As I’m writing this, news just spread from America that two black men were gunned down by the police in an act of racism and unjustified violence. A few days ago, gunmen tried to bomb a large gathering of people celebrating the Muslim Eid holiday in Dhaka, Bangladesh. Before that, there were Orlando, Istanbul, and Brussels. The list goes on and on. Just a few weeks ago, the sense of xenophobia in Britain hits an all-time high after the Brexit verdict. Friends of mine, one a Londoner of Bangladeshi descent and another a Polish immigrant, say they no longer feel safe or welcome in their own city.
Now, as football fans, we are left to wonder if 22 men kicking a ball around on a pitch really amounts to anything. The answer is, of course, it doesn’t. Not at all.
I have never set foot in Wales, but I watched the Welsh football team play for the first time in the Andorra match on that god-awful 3G pitch. Being the glory hunter that I am, I have not suffered for years like countless Welsh fans have done. I started following Wales for entirely selfish reasons. My club team (Liverpool) were languishing in mid-table, our near misses no longer feel like progress but despair, and I desperately wanted to enjoy football again. On that day, the Welsh team left Andorra with a narrow and hard-fought victory. Almost two years later, they departed France as Euro semi-finalists, having captured the imagination of the continent.

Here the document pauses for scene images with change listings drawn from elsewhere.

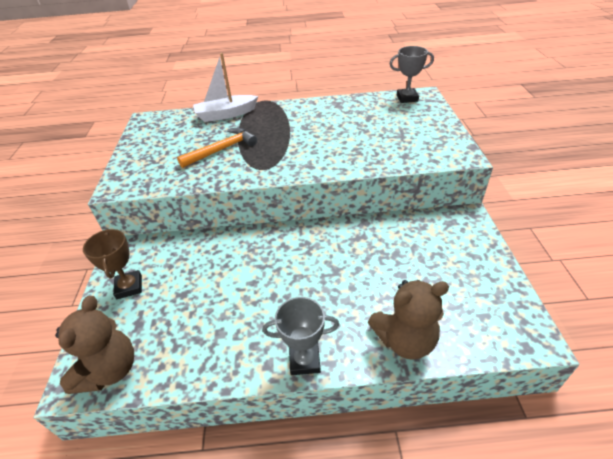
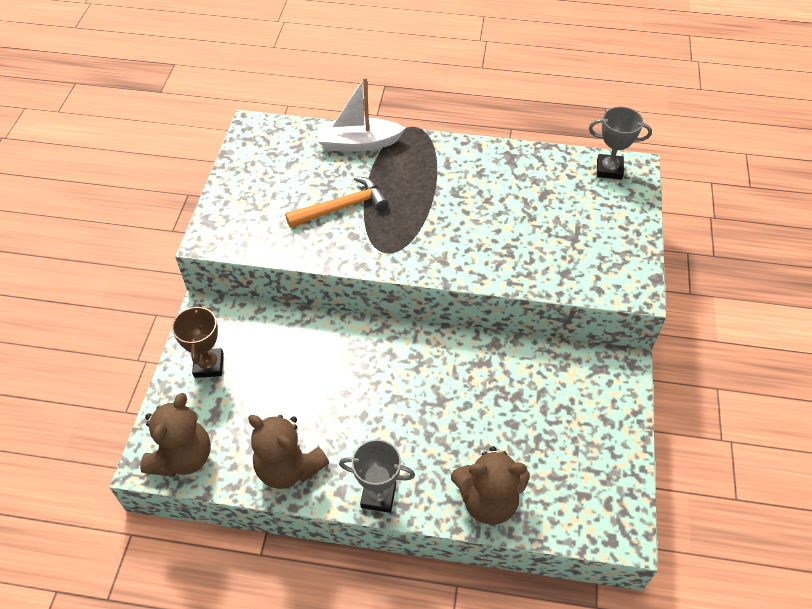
camera: 10 degrees right, 10 degrees up
(214, 355) = (289, 468): none -> brown teddy bear

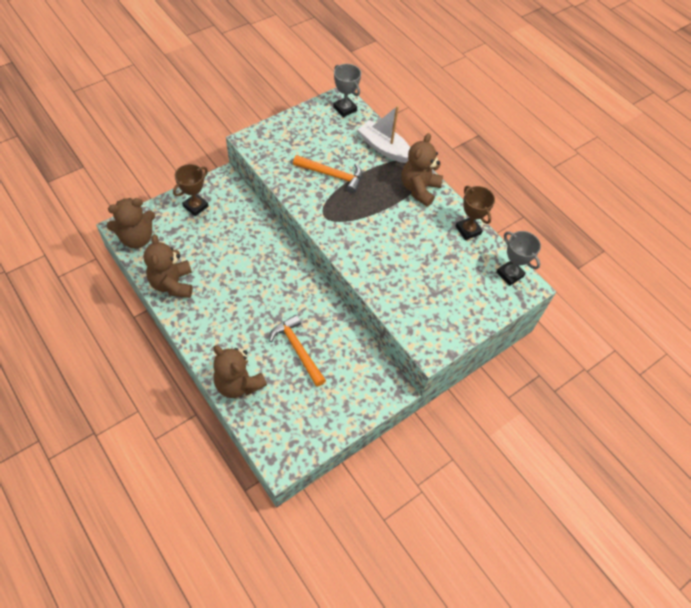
camera: 40 degrees right, 5 degrees up
(378, 496) = (194, 333): grey trophy -> grey trophy (345, 109)
(439, 156) = (419, 189): none -> brown teddy bear
(499, 412) = (297, 350): none -> orange hammer
(528, 159) = (468, 230): none -> brown trophy

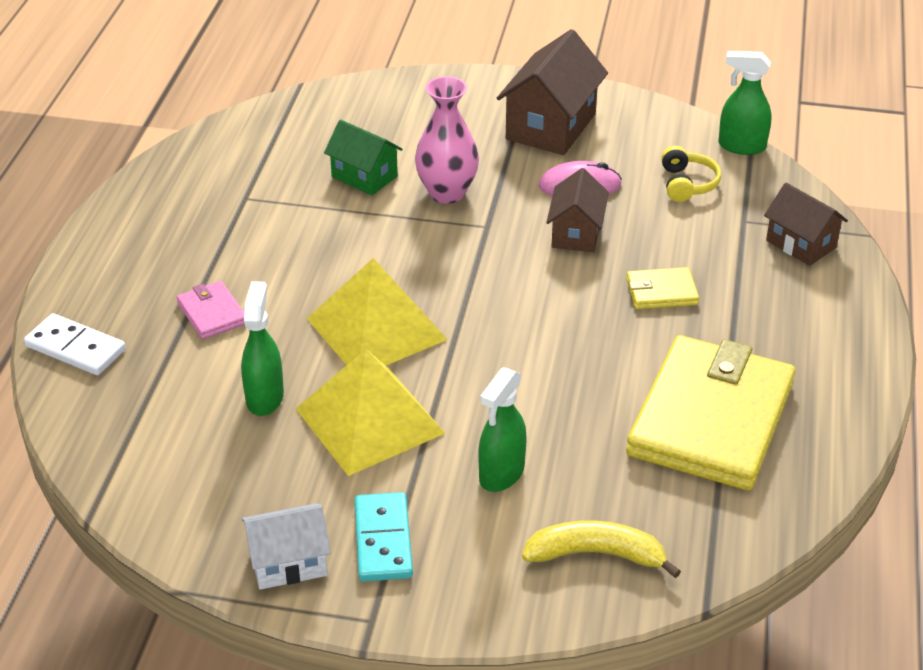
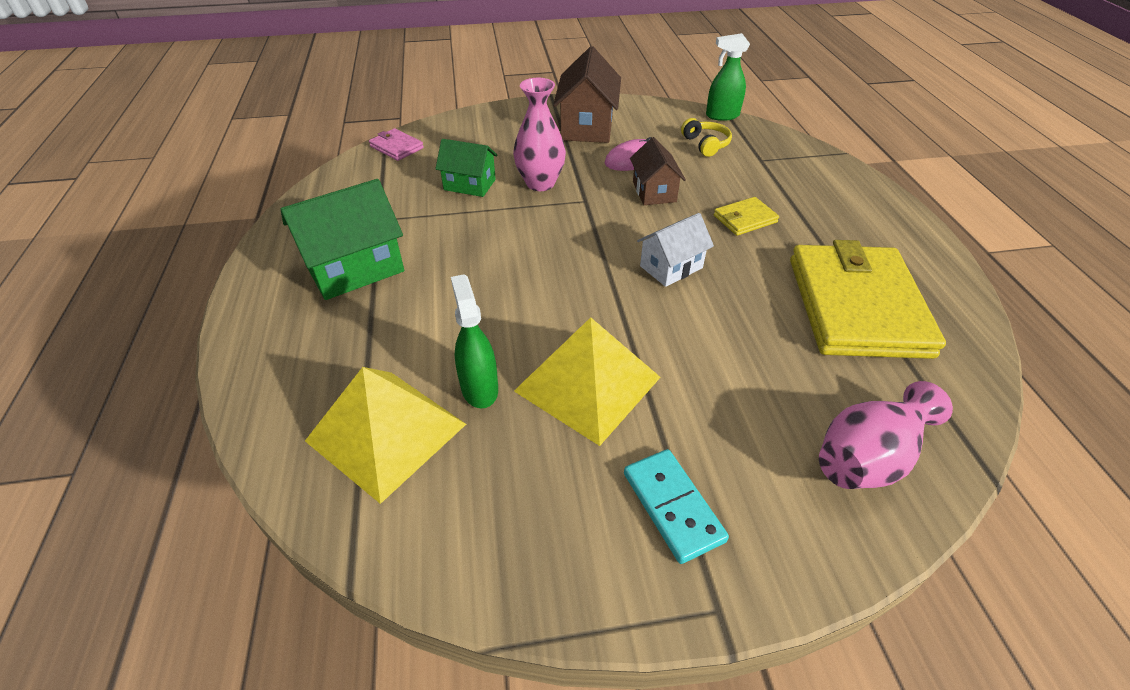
camera: 20 degrees left, 5 degrees up
(75, 348) = (268, 388): white domino -> none
(198, 249) = (355, 268): none -> green house
(212, 313) = (392, 321): pink wallet -> pink wallet (396, 147)
(288, 563) = (594, 566): white house -> white house (671, 267)
(376, 329) = (546, 299): yellow pyramid -> yellow pyramid (386, 432)
(501, 474) = (733, 402): green spray bottle -> none
(596, 554) = (868, 457): yellow banana -> pink vase
(801, 244) = (810, 167): brown house -> none

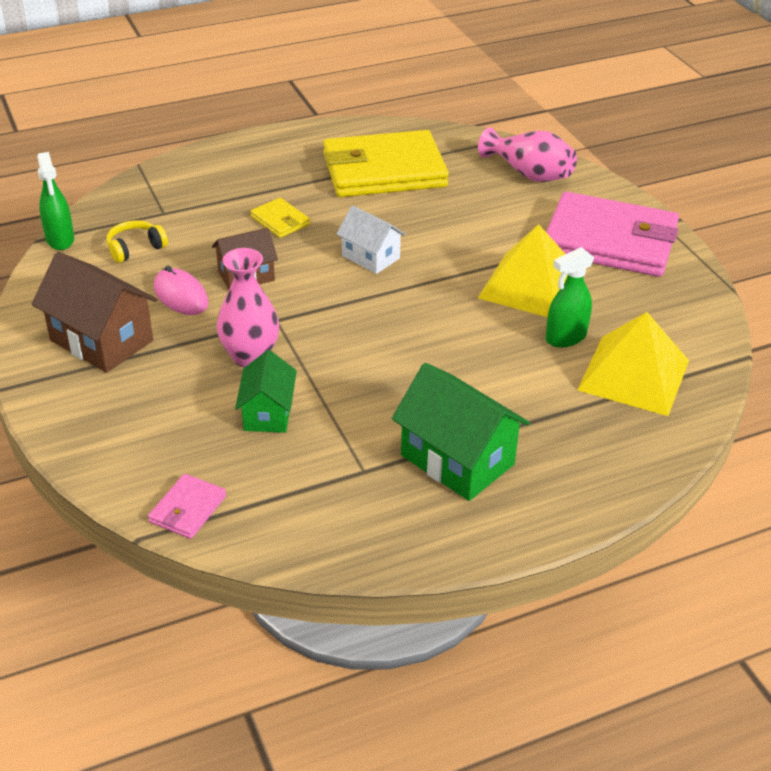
camera: 105 degrees left, 5 degrees down
(587, 126) = (101, 340): brown house -> brown house turned 45 degrees clockwise
(673, 506) = (610, 241): turquoise domino -> pink wallet

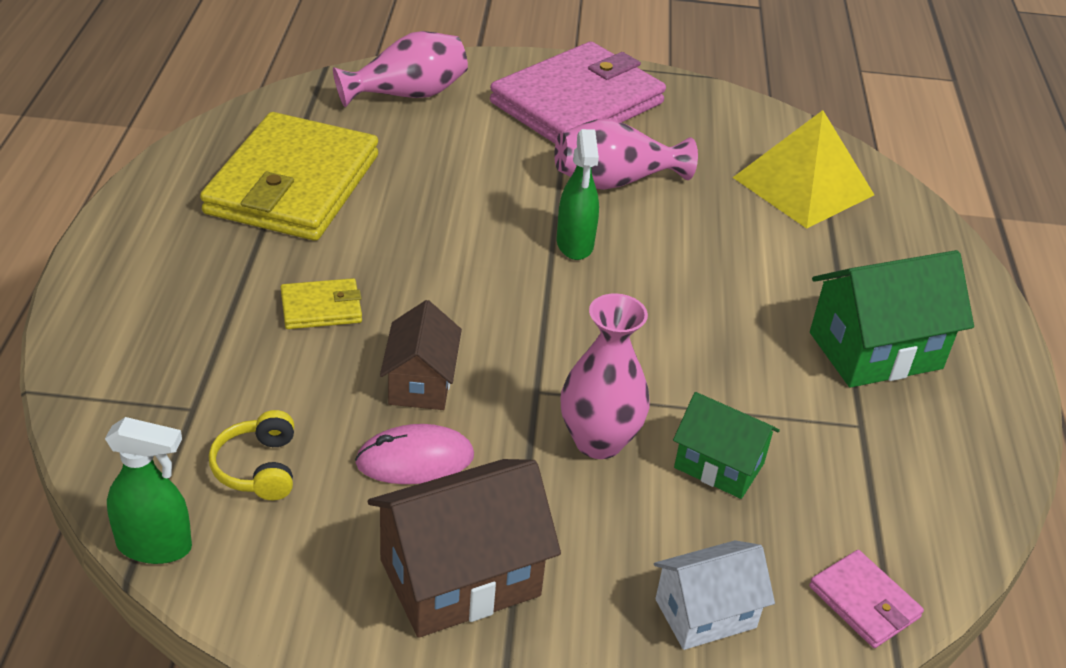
camera: 65 degrees left, 0 degrees up
(370, 257) = (468, 266): white house -> white house (705, 613)
(531, 285) = (615, 181): yellow pyramid -> pink vase
(565, 337) = (719, 199): green spray bottle -> green spray bottle (575, 244)

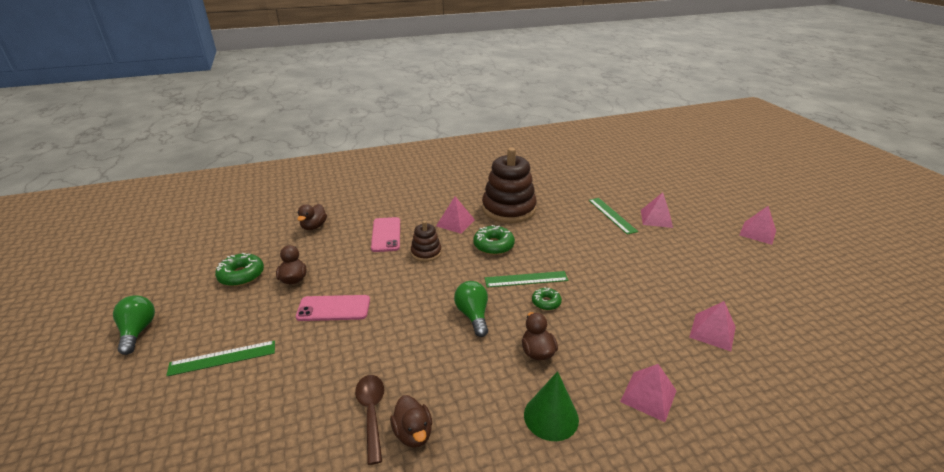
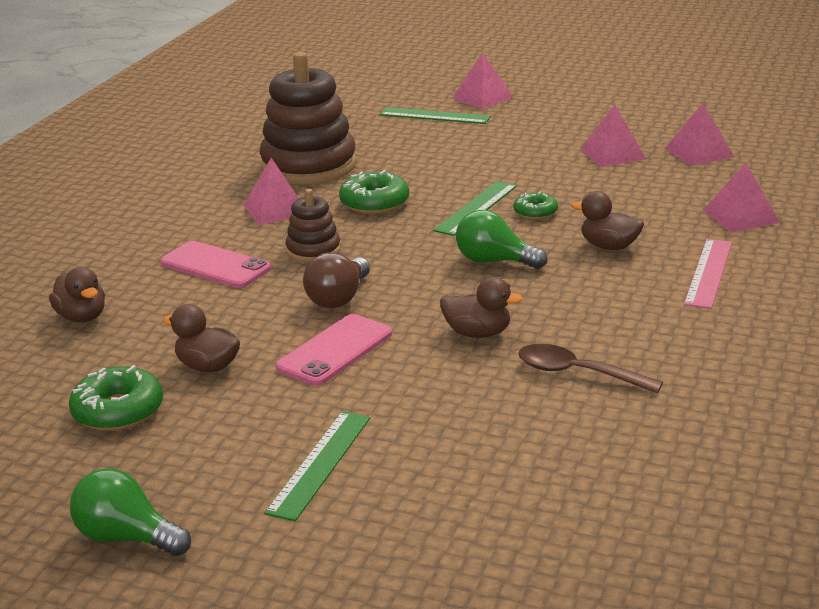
camera: 50 degrees left, 5 degrees down
(386, 283) = (339, 298): none -> brown light bulb
(413, 433) = (641, 356): brown duck -> brown duck (477, 333)
(551, 416) = (709, 273): green cone -> pink ruler
(757, 233) = (590, 66): pink pyramid -> pink pyramid (612, 154)

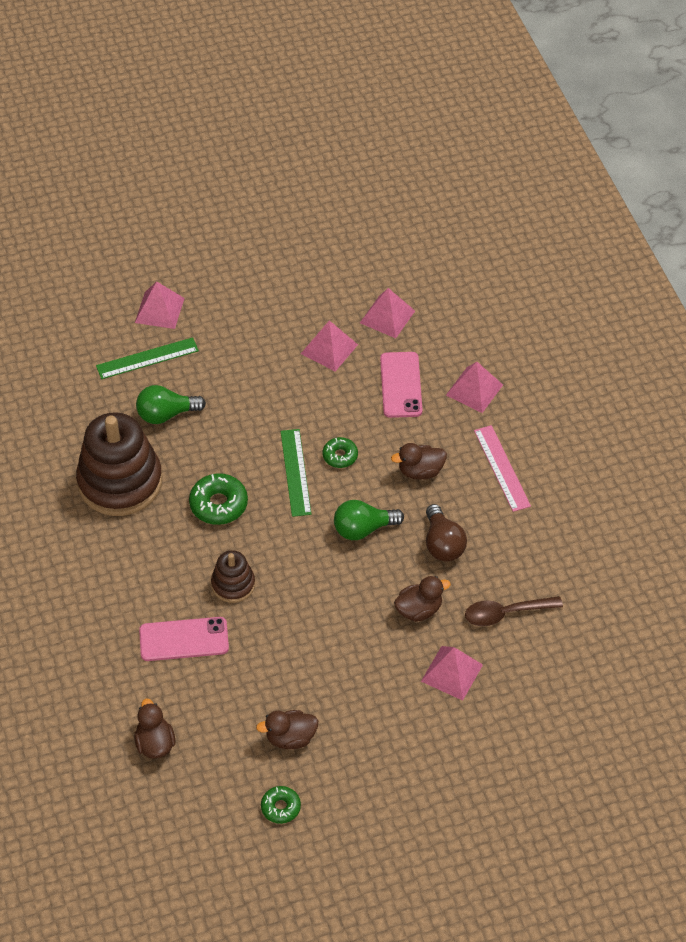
camera: 40 degrees left, 25 degrees up
(82, 317) = (155, 743): brown duck -> brown duck turned 120 degrees counterclockwise
(118, 411) = (280, 807): green donut -> green donut, size x0.62
(127, 538) = (396, 890): green light bulb -> green light bulb (166, 414)
(276, 209) = (155, 551): pink pyramid -> pink pyramid (452, 672)
(320, 464) = (438, 774): green ruler -> none
(335, 350) = (351, 677): pink phone -> pink phone (400, 385)
(339, 298) = (302, 625): brown light bulb -> brown light bulb (442, 544)

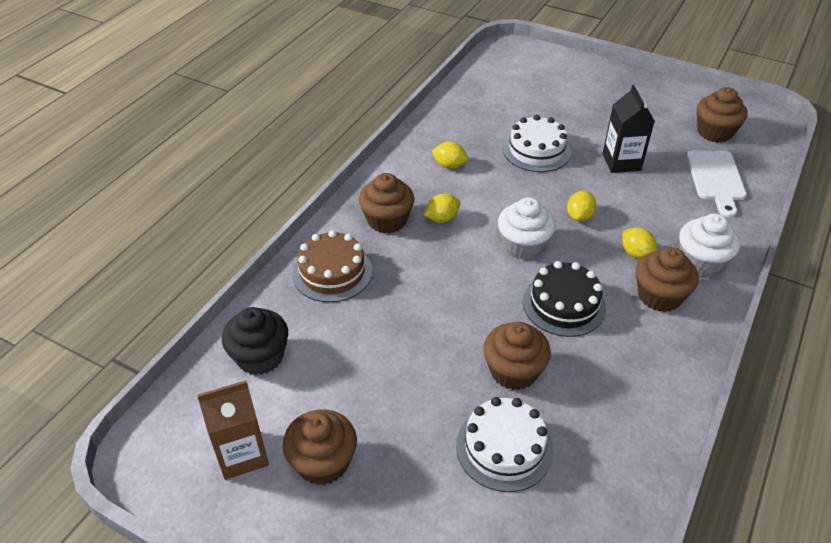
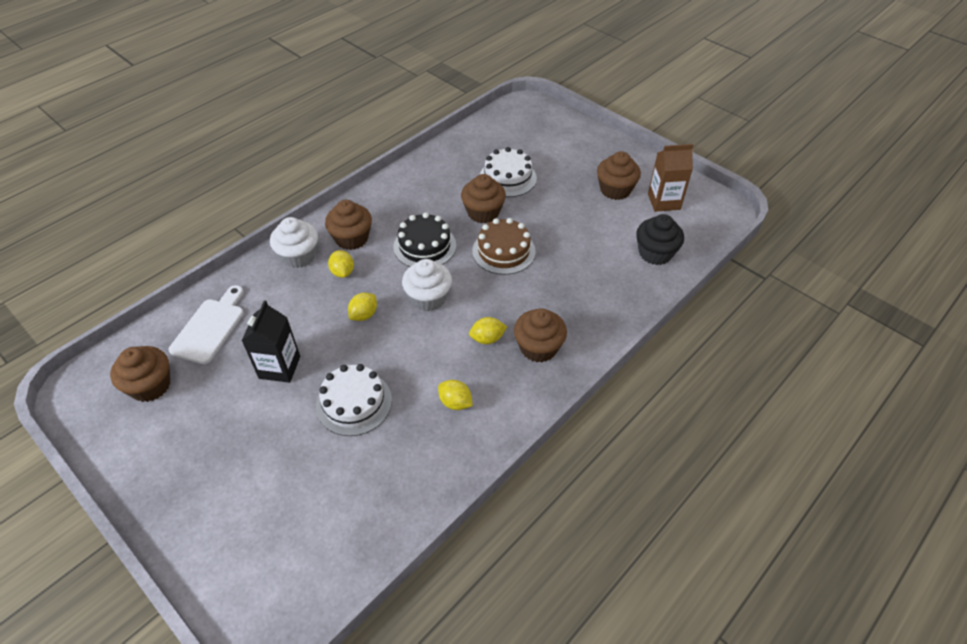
camera: 165 degrees left, 5 degrees up
(332, 272) = (596, 306): brown cake -> brown cake (503, 251)

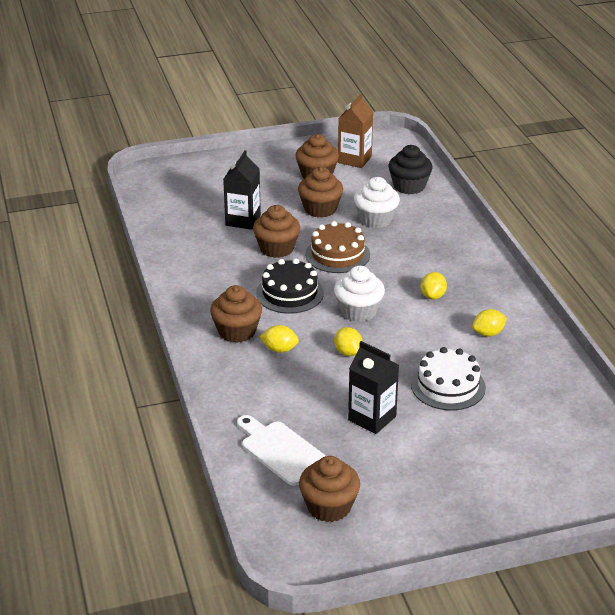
camera: 60 degrees left, 15 degrees down
(299, 256) = (230, 370): white cupcake -> white cupcake (376, 219)
(507, 178) = (243, 220): white cake -> black carton
(538, 347) = (463, 275): brown cupcake -> brown cupcake (320, 209)

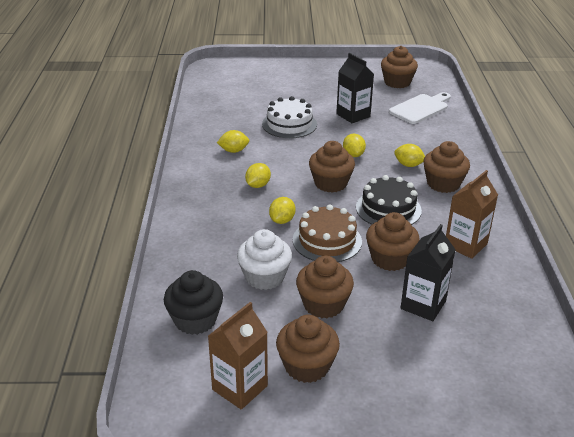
camera: 165 degrees left, 0 degrees up
(210, 271) = (465, 245): none -> brown carton
(281, 451) = (420, 108): white cutting board -> white cutting board turned 105 degrees counterclockwise
(358, 311) = (330, 183): white cupcake -> brown cupcake
(387, 265) = (282, 220): none -> yellow lemon

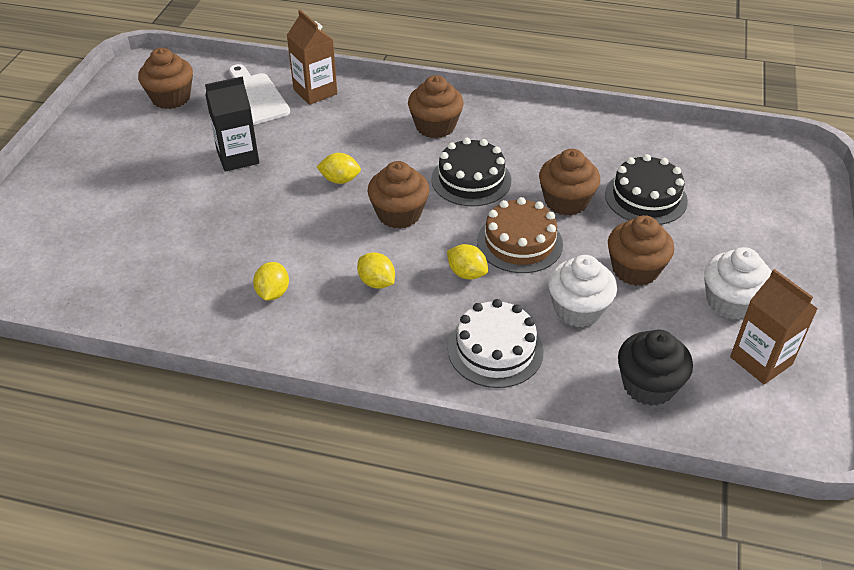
camera: 75 degrees left, 10 degrees up
(289, 124) = (227, 222): white cake -> white cake (495, 350)
(307, 366) = (730, 302): brown cupcake -> white cupcake
(408, 165) = (384, 141): yellow lemon -> none
(423, 305) = (645, 197): black carton -> black cake
(465, 245) = (554, 143): brown carton -> brown carton (315, 92)

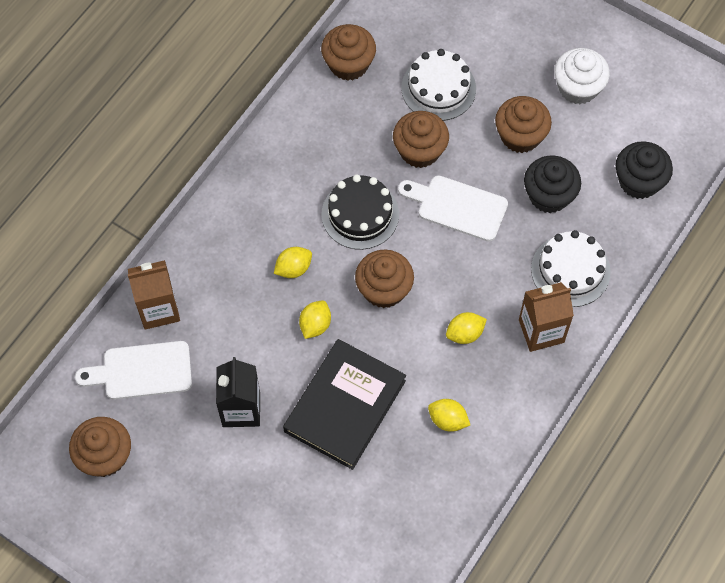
camera: 70 degrees left, 20 degrees up
(263, 218) = (345, 406): none -> black book
(435, 126) = (267, 217): brown cupcake -> brown cupcake (348, 64)
(466, 273) = (479, 261): yellow lemon -> yellow lemon (293, 268)
(519, 242) = (457, 207): brown cake -> white cutting board
(578, 309) = (549, 195): white cupcake -> black cupcake
(645, 197) = (438, 88): black cake -> white cake
(761, 361) = (640, 98): brown carton -> brown carton (541, 331)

From then till now, Wales have made me feel more hopeful with the state of the world than the words of countless politicians. Strange, really, that we can find such harmony and sense of pride from 11 millionaire lads in red who just run like hell for 90 minutes.
Viewing a football team’s victory as a moral triumph is a problematic concept in and of itself. Can Leicester’s Premier League title win be seen as a moral victory when they have Jamie Vardy, who once threw a racist remark at an Asian man, leading the line? Are Lionel Messi’s victories sweeter than Cristiano Ronaldo’s, only because the latter is seen as the embodiment of narcissistic perfectionism?
We hunger for such narratives, trying desperately to attach an emotional element to the game. Football fans fancy ourselves to be cynics; we are football managers, club directors, top pundits and expert scouts in disguise. Maybe there is no such thing as a “moral victory” in football, but I like to believe that we chase for a deeper meaning in the sports we love because we are ultimately romantics. Perhaps that is why there are still “heroes” on the pitch, “moments of magic”, or people tearing up when a game is over. Maybe deep down, it is because we still hope for goodness to win out, especially when days are bleakest.
So thank you, Wales, for losing but winning. Sometimes, the bad comes with the good, but you have made sure that the good still matters, and that the bad can’t entirely diminish it. This is, despite everything that has happened, an encouraging thought.